Waller underscored that the Fed will not allow for a repeat of the 1970s, when the central bank’s credibility was called into question, inflation expectations soared and then-chair Paul Volcker was forced to dramatically raise interest rates, which led to widespread economic damage.
Those concerns were echoed by Bullard, who spoke on Thursday at an event organised by the Little Rock Regional Chamber in Arkansas. He warned that the economic situation is already “straining the Fed’s credibility with respect to its inflation target”.
At an annual rate of 4.7 per cent as of May, so-called core PCE inflation — which strips out volatile items including food and energy — is well above the Fed’s 2 per cent target.
Waller and Bullard support the Fed delivering another 0.75 percentage point rate rise when its monetary policy committee convenes again late this month, after it made the first such increase since 1994 when it met in June.
By year end, most officials believe the benchmark federal funds rate should hover at about 3.5 per cent, up from its current range of 1.50 per cent to 1.75 per cent. Such a level would begin to curtail economic activity, Fed chair Jay Powell has said.

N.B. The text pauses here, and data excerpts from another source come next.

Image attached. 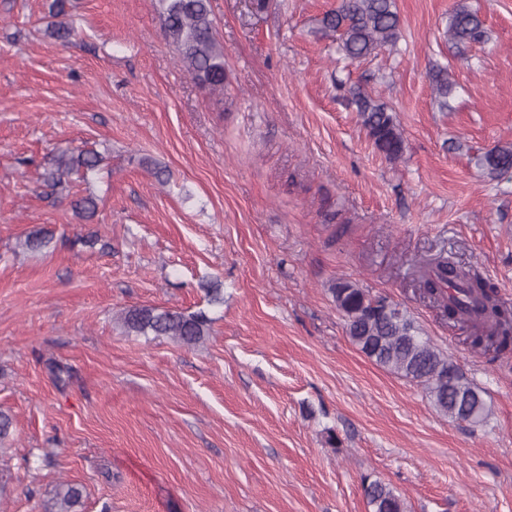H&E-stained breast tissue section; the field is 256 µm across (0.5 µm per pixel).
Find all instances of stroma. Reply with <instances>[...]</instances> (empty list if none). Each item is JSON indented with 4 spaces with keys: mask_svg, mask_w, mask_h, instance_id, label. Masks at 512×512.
<instances>
[{
    "mask_svg": "<svg viewBox=\"0 0 512 512\" xmlns=\"http://www.w3.org/2000/svg\"><path fill=\"white\" fill-rule=\"evenodd\" d=\"M51 2L0 0V512H44L62 481L81 512H370L367 477L406 512H512V355L474 351L417 291L444 253L512 307V173L473 158L512 145V0H467L491 38L465 64L445 37L458 0H396L395 51L354 64L317 31L339 0H210L219 97L178 65L155 0H71L66 46ZM357 87L393 109L400 159L348 105ZM61 148L103 161L58 202L40 175ZM87 195L89 221L70 206ZM39 228L49 253L22 250ZM342 279L407 311L482 390L483 425L350 342ZM132 306L207 309L211 334L126 335ZM432 88L441 109L448 107V98L453 93V84L448 80L447 68H437L431 74Z\"/></svg>",
    "mask_w": 512,
    "mask_h": 512,
    "instance_id": "35a3bbf8",
    "label": "stroma"
}]
</instances>
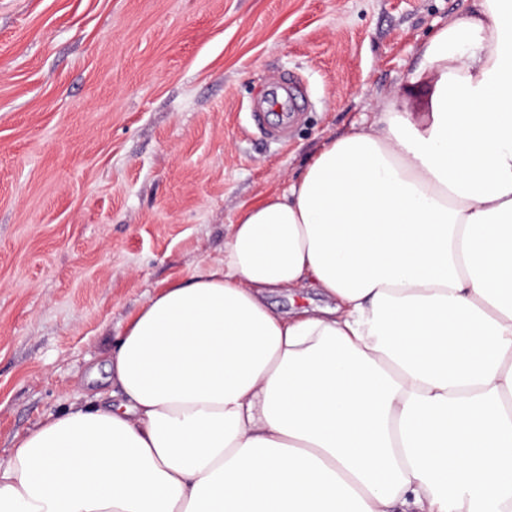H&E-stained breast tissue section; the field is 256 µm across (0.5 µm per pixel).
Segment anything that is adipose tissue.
I'll use <instances>...</instances> for the list:
<instances>
[{
    "label": "adipose tissue",
    "instance_id": "ef3b65f1",
    "mask_svg": "<svg viewBox=\"0 0 512 512\" xmlns=\"http://www.w3.org/2000/svg\"><path fill=\"white\" fill-rule=\"evenodd\" d=\"M325 307L281 315L271 292ZM95 394L16 437L0 512H512V0L151 296ZM268 303L272 306V309L277 312H292L293 310L303 306H325L329 302L325 297L317 294L313 289L298 288L291 296H288V293L286 292L272 294L268 299Z\"/></svg>",
    "mask_w": 512,
    "mask_h": 512
}]
</instances>
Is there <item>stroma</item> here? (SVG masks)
Wrapping results in <instances>:
<instances>
[{"label":"stroma","mask_w":512,"mask_h":512,"mask_svg":"<svg viewBox=\"0 0 512 512\" xmlns=\"http://www.w3.org/2000/svg\"><path fill=\"white\" fill-rule=\"evenodd\" d=\"M470 0H0V465L107 388L128 318L370 124ZM301 88L286 143L252 119Z\"/></svg>","instance_id":"35a3bbf8"}]
</instances>
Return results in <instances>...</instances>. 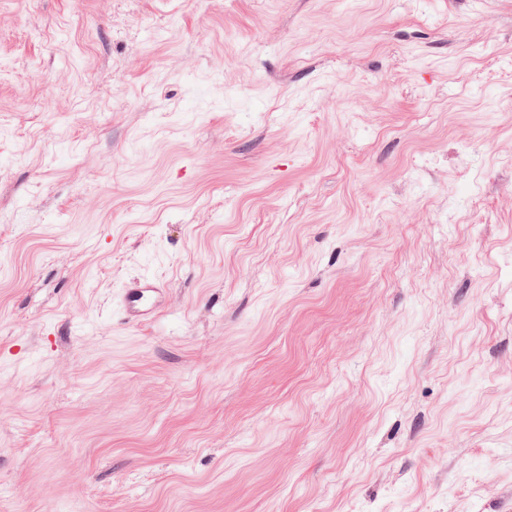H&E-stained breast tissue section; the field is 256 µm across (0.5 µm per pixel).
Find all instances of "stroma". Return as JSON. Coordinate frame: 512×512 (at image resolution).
I'll return each mask as SVG.
<instances>
[{
  "mask_svg": "<svg viewBox=\"0 0 512 512\" xmlns=\"http://www.w3.org/2000/svg\"><path fill=\"white\" fill-rule=\"evenodd\" d=\"M0 407V512H512V0H0ZM167 304V289L155 277L139 274L119 289L113 316L122 324L140 326L153 321Z\"/></svg>",
  "mask_w": 512,
  "mask_h": 512,
  "instance_id": "35a3bbf8",
  "label": "stroma"
}]
</instances>
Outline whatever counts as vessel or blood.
<instances>
[{
    "label": "vessel or blood",
    "instance_id": "obj_1",
    "mask_svg": "<svg viewBox=\"0 0 512 512\" xmlns=\"http://www.w3.org/2000/svg\"><path fill=\"white\" fill-rule=\"evenodd\" d=\"M167 304L166 288L155 277L140 274L121 286L113 314L122 324L140 326L153 321Z\"/></svg>",
    "mask_w": 512,
    "mask_h": 512
}]
</instances>
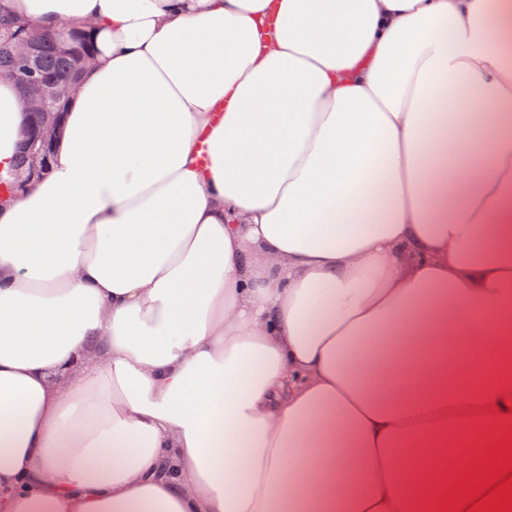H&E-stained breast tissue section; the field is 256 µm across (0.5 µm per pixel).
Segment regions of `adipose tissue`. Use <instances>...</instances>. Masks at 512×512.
I'll return each mask as SVG.
<instances>
[{
	"label": "adipose tissue",
	"mask_w": 512,
	"mask_h": 512,
	"mask_svg": "<svg viewBox=\"0 0 512 512\" xmlns=\"http://www.w3.org/2000/svg\"><path fill=\"white\" fill-rule=\"evenodd\" d=\"M0 9L98 49L0 193V512H433L512 427V0Z\"/></svg>",
	"instance_id": "ef3b65f1"
}]
</instances>
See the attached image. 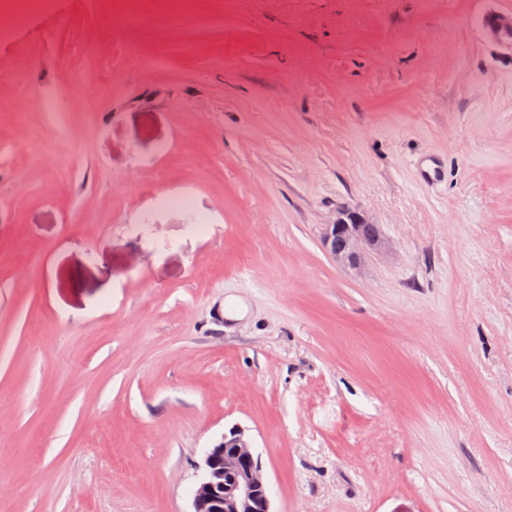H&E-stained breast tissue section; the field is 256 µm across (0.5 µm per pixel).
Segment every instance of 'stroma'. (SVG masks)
<instances>
[{"instance_id": "stroma-1", "label": "stroma", "mask_w": 512, "mask_h": 512, "mask_svg": "<svg viewBox=\"0 0 512 512\" xmlns=\"http://www.w3.org/2000/svg\"><path fill=\"white\" fill-rule=\"evenodd\" d=\"M51 2L0 38V512H191L236 429L274 512H512V0ZM484 29L503 47L512 50V13L488 16ZM323 246L338 265L358 268L367 254L379 248L382 237L377 224L358 210L343 207L322 236Z\"/></svg>"}]
</instances>
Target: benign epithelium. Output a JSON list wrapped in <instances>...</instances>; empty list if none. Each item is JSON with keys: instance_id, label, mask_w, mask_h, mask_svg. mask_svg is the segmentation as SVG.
<instances>
[{"instance_id": "benign-epithelium-1", "label": "benign epithelium", "mask_w": 512, "mask_h": 512, "mask_svg": "<svg viewBox=\"0 0 512 512\" xmlns=\"http://www.w3.org/2000/svg\"><path fill=\"white\" fill-rule=\"evenodd\" d=\"M484 29L512 50V13L488 16ZM322 241L337 264L358 268L382 237L359 210L343 207L326 225ZM197 470L192 512H272L261 458L244 431L233 430L206 449Z\"/></svg>"}]
</instances>
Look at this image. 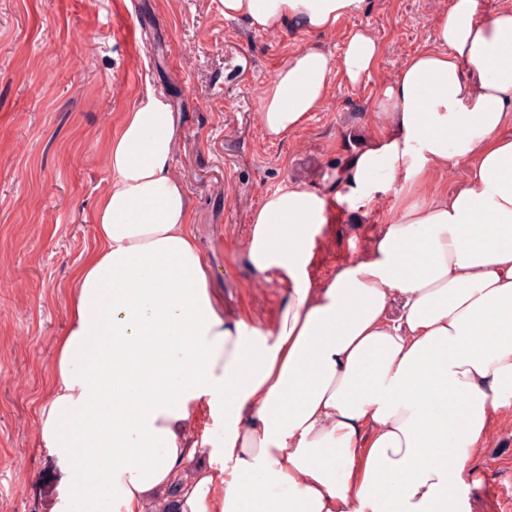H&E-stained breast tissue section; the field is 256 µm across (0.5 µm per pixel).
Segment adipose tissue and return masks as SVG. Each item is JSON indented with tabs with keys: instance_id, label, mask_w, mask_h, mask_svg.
<instances>
[{
	"instance_id": "adipose-tissue-1",
	"label": "adipose tissue",
	"mask_w": 512,
	"mask_h": 512,
	"mask_svg": "<svg viewBox=\"0 0 512 512\" xmlns=\"http://www.w3.org/2000/svg\"><path fill=\"white\" fill-rule=\"evenodd\" d=\"M221 2L258 31L324 34L364 0ZM435 41L378 96L387 131L334 188L292 182L253 211L246 261L285 290L267 331L225 319L209 286L172 167L177 113L153 95L126 113L39 406L37 443L62 471L51 512H161L175 484L181 512H448L512 407V8L450 0ZM380 54L361 28L339 56L287 54L259 97L267 136L300 130ZM395 184L373 246L316 283L330 213Z\"/></svg>"
}]
</instances>
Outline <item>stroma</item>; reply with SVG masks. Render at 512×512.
Returning a JSON list of instances; mask_svg holds the SVG:
<instances>
[{
    "label": "stroma",
    "mask_w": 512,
    "mask_h": 512,
    "mask_svg": "<svg viewBox=\"0 0 512 512\" xmlns=\"http://www.w3.org/2000/svg\"><path fill=\"white\" fill-rule=\"evenodd\" d=\"M450 0H364L315 36L258 32L225 19L221 0H0V512H51L60 472L37 446V407L67 324L74 270L95 246L93 212L114 174L108 145L125 112L154 94L178 112L172 166L212 264L225 317L271 328L284 290L257 283L243 258L250 217L268 192L326 187L384 124L378 94L418 49L434 44ZM133 26L137 41L122 37ZM367 29L382 54L370 78L335 79L322 108L290 138L260 125L259 94L287 53L316 42L339 54ZM400 186L369 211L333 212L312 269L325 282L368 249ZM512 481V408L499 411L471 458L464 512H499L490 484Z\"/></svg>",
    "instance_id": "1"
}]
</instances>
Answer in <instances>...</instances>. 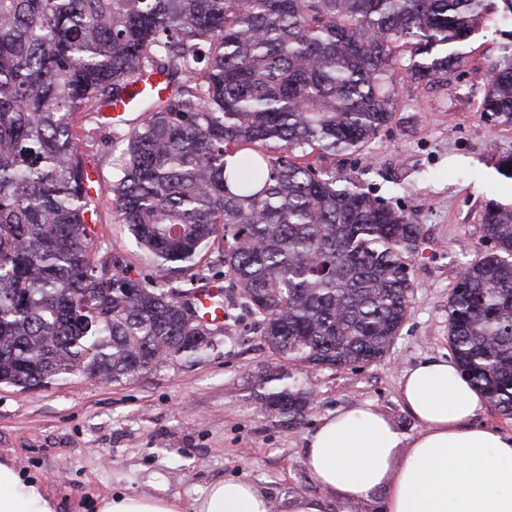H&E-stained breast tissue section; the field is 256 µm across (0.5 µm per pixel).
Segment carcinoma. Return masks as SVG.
<instances>
[{
    "instance_id": "obj_1",
    "label": "carcinoma",
    "mask_w": 512,
    "mask_h": 512,
    "mask_svg": "<svg viewBox=\"0 0 512 512\" xmlns=\"http://www.w3.org/2000/svg\"><path fill=\"white\" fill-rule=\"evenodd\" d=\"M488 0H0V385L114 383L202 359L221 279L281 364L266 407L292 422L296 378L384 357L406 320L421 226L306 158L353 153L386 126L392 73L439 83ZM481 112L512 124V42ZM164 80L137 92L141 78ZM128 99L138 115L108 114ZM128 128L108 192L163 281L100 254L75 116ZM490 248L456 277L448 343L461 375L512 416V197L486 202Z\"/></svg>"
}]
</instances>
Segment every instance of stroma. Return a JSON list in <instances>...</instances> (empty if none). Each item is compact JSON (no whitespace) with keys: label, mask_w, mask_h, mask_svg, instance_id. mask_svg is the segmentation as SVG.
<instances>
[{"label":"stroma","mask_w":512,"mask_h":512,"mask_svg":"<svg viewBox=\"0 0 512 512\" xmlns=\"http://www.w3.org/2000/svg\"><path fill=\"white\" fill-rule=\"evenodd\" d=\"M512 31L503 0L471 36L463 65L447 81L407 80L390 123L361 151L319 158V165L370 190L414 217L421 243L409 257L408 317L389 352L373 363L309 373L313 400L298 423L265 408L259 378L279 359L245 309L202 360L115 383L76 374L28 393L0 387V458L46 485L56 512H96L98 501L165 489L190 507L209 483L246 479L276 497L319 496L303 465L305 437L339 407L374 403L410 436L418 422L399 399L402 373L422 358L451 356L448 299L459 270L484 253L486 199L512 193L496 171L512 154V124L483 120L479 103L495 60L494 46ZM99 186H108L126 148L111 128L81 141ZM97 248L119 255L131 277L147 265L109 198L93 224Z\"/></svg>","instance_id":"1"}]
</instances>
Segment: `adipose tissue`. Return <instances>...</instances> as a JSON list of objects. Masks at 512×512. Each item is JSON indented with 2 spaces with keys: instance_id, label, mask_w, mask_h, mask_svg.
I'll list each match as a JSON object with an SVG mask.
<instances>
[{
  "instance_id": "obj_1",
  "label": "adipose tissue",
  "mask_w": 512,
  "mask_h": 512,
  "mask_svg": "<svg viewBox=\"0 0 512 512\" xmlns=\"http://www.w3.org/2000/svg\"><path fill=\"white\" fill-rule=\"evenodd\" d=\"M399 395L421 425L415 436L370 403L324 416L306 437L303 464L323 494L348 505L382 494V512H512V432L477 424L486 397L453 359L428 356L407 369ZM0 512H55L40 484L0 462ZM98 512H183L170 495H114ZM193 512H324L322 497L276 499L256 483L208 485Z\"/></svg>"
}]
</instances>
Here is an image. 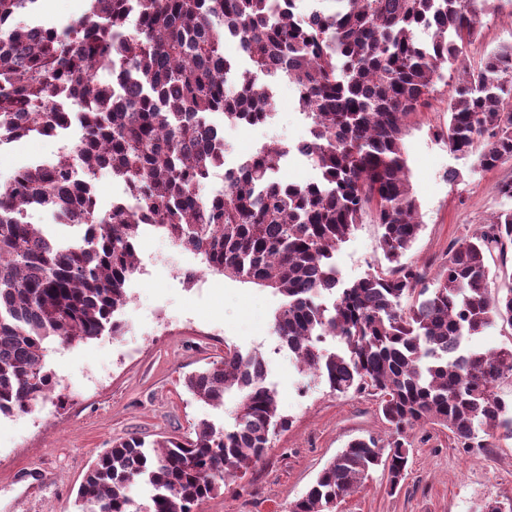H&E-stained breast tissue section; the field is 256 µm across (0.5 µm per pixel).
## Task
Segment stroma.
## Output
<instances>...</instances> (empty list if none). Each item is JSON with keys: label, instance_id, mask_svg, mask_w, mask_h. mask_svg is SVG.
<instances>
[{"label": "stroma", "instance_id": "obj_1", "mask_svg": "<svg viewBox=\"0 0 512 512\" xmlns=\"http://www.w3.org/2000/svg\"><path fill=\"white\" fill-rule=\"evenodd\" d=\"M512 41V0L482 18L478 35L466 45L465 65ZM270 122L225 125L227 164L260 147L287 146L308 139L288 81L274 89ZM448 125V95L437 94L431 109L418 114L405 148L422 230L406 262L439 269L454 241L479 232L512 199L499 195L512 181V162L477 169L473 157L452 152L441 132ZM74 136H31L0 147V177L74 145ZM462 175L448 180L449 172ZM379 225H358L336 253L344 282L387 268L378 247ZM142 275L127 286L129 301L118 313V334L86 342L47 344V367L60 383L62 401H46L27 414L0 416V512H78L76 491L91 463L112 443L136 435L145 441L181 436L207 419L231 420L234 398L220 408L196 401L184 388L186 374L224 355L225 344L256 351L266 362V382L277 393L289 420L274 436L264 458L245 476L227 479L203 512H288L323 466L349 441L390 430L374 397L331 393L318 378L298 371L274 331L279 304L271 291L206 273L194 280L174 277L192 266L193 253L161 234L145 230L136 243ZM410 467L403 485L390 490L382 470L371 472L360 489L335 512H478L488 500L512 499V439L491 437L486 448L457 447L448 429L427 425L411 435Z\"/></svg>", "mask_w": 512, "mask_h": 512}]
</instances>
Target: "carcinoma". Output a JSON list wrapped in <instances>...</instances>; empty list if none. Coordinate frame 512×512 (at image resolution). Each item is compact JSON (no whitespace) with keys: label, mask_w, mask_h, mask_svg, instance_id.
<instances>
[{"label":"carcinoma","mask_w":512,"mask_h":512,"mask_svg":"<svg viewBox=\"0 0 512 512\" xmlns=\"http://www.w3.org/2000/svg\"><path fill=\"white\" fill-rule=\"evenodd\" d=\"M38 2L0 0V146L61 134L78 114L83 132L53 161L0 181V415L54 398L47 340L119 331L149 226L209 271L280 295L275 332L300 372L339 394L380 398L395 436L350 441L289 512H333L378 467L396 489L409 464L405 433L419 426L448 428L462 448L485 447L481 433L512 438V404L498 394L512 379V348L466 345L496 321L512 327V287L492 292L487 266L512 246V209L448 248L432 283L427 268L403 261L421 230L405 138L445 70L461 71L442 131L450 150L484 170L512 160V43L476 69L462 58L495 0H333L336 10L315 9L305 29L297 0H90L60 28L22 20ZM229 36L250 67L225 55ZM284 79L309 123L302 156L319 181L283 182L291 148L278 143L223 170L224 122H268ZM102 170L135 196V210L98 209ZM220 170L224 191L201 197ZM32 207L87 236L63 242L26 221ZM367 217L383 229L389 267L345 284L334 255ZM328 336L342 347L321 348ZM185 386L215 408L238 394L233 423L113 443L86 472L79 509L202 512L288 428L258 353L227 344ZM139 482L151 486L150 504L133 511Z\"/></svg>","instance_id":"obj_1"}]
</instances>
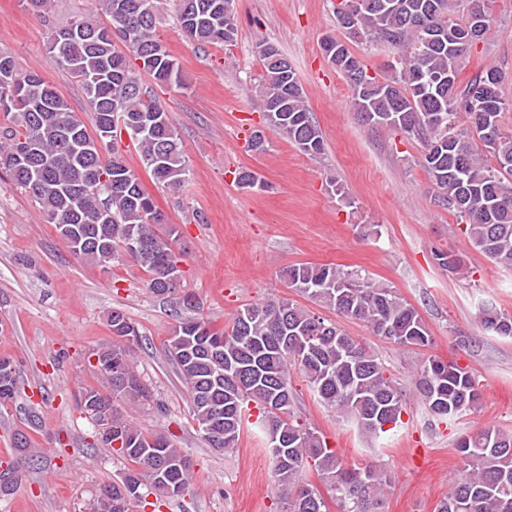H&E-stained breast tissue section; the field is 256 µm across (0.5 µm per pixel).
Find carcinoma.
<instances>
[{"label":"carcinoma","mask_w":512,"mask_h":512,"mask_svg":"<svg viewBox=\"0 0 512 512\" xmlns=\"http://www.w3.org/2000/svg\"><path fill=\"white\" fill-rule=\"evenodd\" d=\"M159 2L92 0L108 24L89 14L53 29L50 58L80 83L95 114L92 132L39 72L0 53V112L7 119L0 125V169L38 204L61 237L68 225L81 228L84 243L70 245L77 258L102 268L129 258L147 273V286L157 296L165 292L160 287L165 269L178 263L176 228L164 236L158 232L163 215L117 149L103 157L84 151L83 144L109 145L112 113L123 112L144 123L131 142L154 180L172 190L186 181L180 135L141 78L144 72L158 83L181 84L177 62L156 38ZM224 2L177 0L181 32L199 44L232 43L237 28ZM485 2L341 0L335 13L342 28L360 40L382 39L397 48L398 56L377 77L342 42L329 40L324 51L346 79L361 120L419 141L435 200L464 225L470 246L511 269L512 132L501 124L507 108L501 95L504 75L488 69L464 86L459 83L469 50L494 31V19L481 21ZM117 40L127 52L116 50ZM259 54L258 108L266 127L309 156L322 154L321 129L288 58L272 45L260 46ZM98 205L111 223L96 222ZM130 237L141 247L126 258L121 246ZM283 277L295 292L340 318L365 323L376 336L412 348L433 343L414 306L358 270L299 263L288 266ZM480 323L486 332L512 337V314L487 308ZM108 325L112 343L93 352L97 384L80 387L78 398L82 406L92 398L106 405L105 442L131 468L126 477L92 493L83 512H142L189 491L191 463L170 437L148 434L125 418L120 406L143 407L150 401L134 368L142 334L120 310L109 314ZM165 353L186 385L193 420L214 450L234 451L245 411L258 410L283 512H329L321 494L302 481L307 467L327 486L339 512H382L388 473L372 463L345 466L322 433L291 411L294 367L318 401L353 421L361 435L401 426L405 394L379 354L339 321L288 298L248 304L222 328L202 316L178 320L166 337ZM416 376L420 399L440 423L467 415L479 400L475 375L453 361L430 356ZM18 383L10 363L1 361L0 406L14 402ZM456 451L461 475L434 512H512V433L485 426L459 439Z\"/></svg>","instance_id":"1"}]
</instances>
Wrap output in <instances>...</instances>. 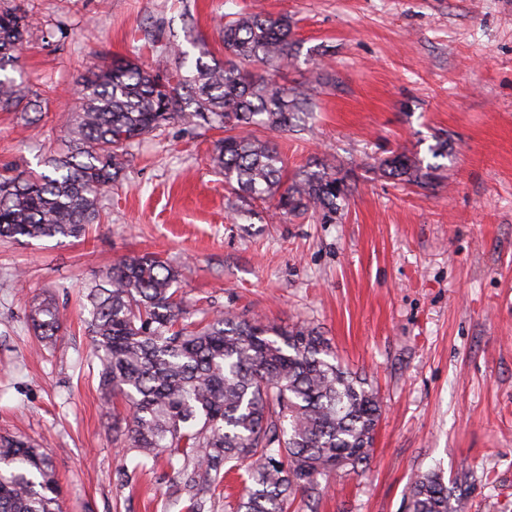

Minutes from the June meeting, released on Wednesday, also suggested that rates could become “even more restrictive” if price growth is not sufficiently contained.
As the Fed decides on the trajectory of future rate increases, it will be looking for clear-cut signs of a deceleration in the pace of monthly inflation. Officials also appear more willing to make sacrifices in the labour market in their bid to stamp out inflationary pressures.
“We may have to take the risk of causing some economic pain,” Waller said on Thursday, although he stressed recession fears are “overblown”.
Like Waller, Bullard still sees a “good chance” of a soft landing, in which the Fed can bring down inflation without leading to painful job losses.